Additionally, although Murray’s three-point percentage looks to have taken a slide after a solid start to the year, his 35-point, 5-for-6 performance from beyond the arc to start 2022 against Maryland should still provide confidence in his jump shot. With translatable mechanics and improved free-throw shooting, there’s enough evidence to suggest he’ll continue to improve his outside shooting. Murray is on the trajectory of becoming a prototypical versatile forward that has proven to be a hot commodity in the NBA in recent years.

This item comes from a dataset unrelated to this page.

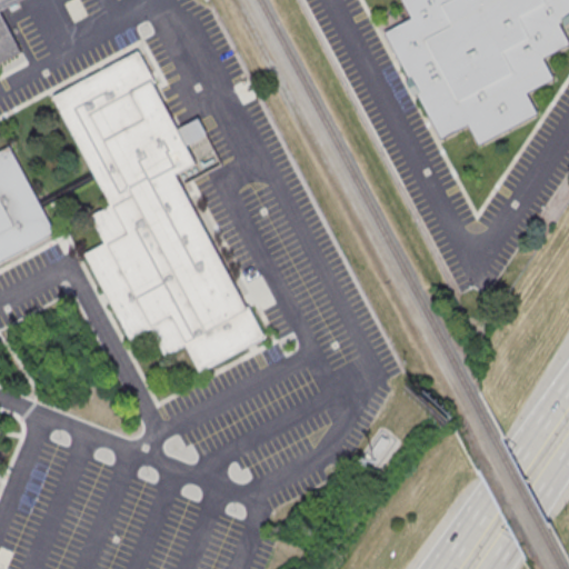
[(0,0),(18,0),(0,9),(0,11),(21,50),(0,61),(0,0)]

Our Sr. NBA Draft Analyst Matt Babcock has kept his eye on the Iowa sophomore. Here are his thoughts on the early season play of Keegan Murray:
“He doesn’t do one thing that blows you away, as his game is pretty simple. He’s a stretch 4 who has a nonstop motor. The guy makes things happen all game long by playing smart and hard. He’s having an incredible season so far for the Hawkeyes. Murray averages over 24 points, 8 rebounds, 2 blocks and 1 steal per game. At this point, I have a hard time envisioning him slipping too far in the draft, as I think a lot of teams could use him.”
While Murray likely hears his fair share of praises, he’s probably also beginning to receive questions about how high his ceiling is. In games Iowa has played against high-level programs, his scoring percentages have taken a slight dip.
Murray had a particularly tough outing against No. 17 Iowa State, where he totaled only 9 points. In games against Virginia, Illinois and Iowa State, Murray averaged 15.3 points, 6.0 rebounds, and 1.7 blocks on 41.3% from the field, 22.2% from deep and 58.6% from the free-throw line — all significant drops from the other 10 games he’s been in so far. While most players have off games from time to time, the best players are expected to rise to the occasion against the best competition.
The good news is the season is far from over, and the Big Ten seems to be pretty wide open as conference play ramps up. Every game will be a significant test for the Hawkeyes, but Murray has more opportunities to silence some of these questions with critical games left on the schedule.
On Jan. 13, Murray is taking on Indiana’s Trayce Jackson-Davis, a junior with a similar frontcourt scoring role for Indiana. It’ll be interesting to watch how Murray approaches a matchup against another 20-point scorer.
The rematch against Purdue on Jan. 27 has to be circled on Murray’s calendar, as he missed the first matchup with an ankle injury. Iowa played a competitive game, but Murray feels like he would’ve been a difference-maker in the 77-70 loss to the Boilermakers.
The pair of games against Michigan on Feb. 17 and Mar. 3 will be intriguing, with Murray matching up against potential draft picks Caleb Houstan and Moussa Diabaté; both teams will be jockeying for position in the Big Ten Tournament.
The Iowa Hawkeyes have an 11-3 record in the first week of 2022, and a lot of their success can be attributed to Keegan Murray’s play so far. Expect Murray to continue to turn heads as the team looks to fight for the top of the Big Ten once again.
Keegan Murray is currently ranked No. 14 on the BasketballNews.com 2022 NBA Draft Big Board.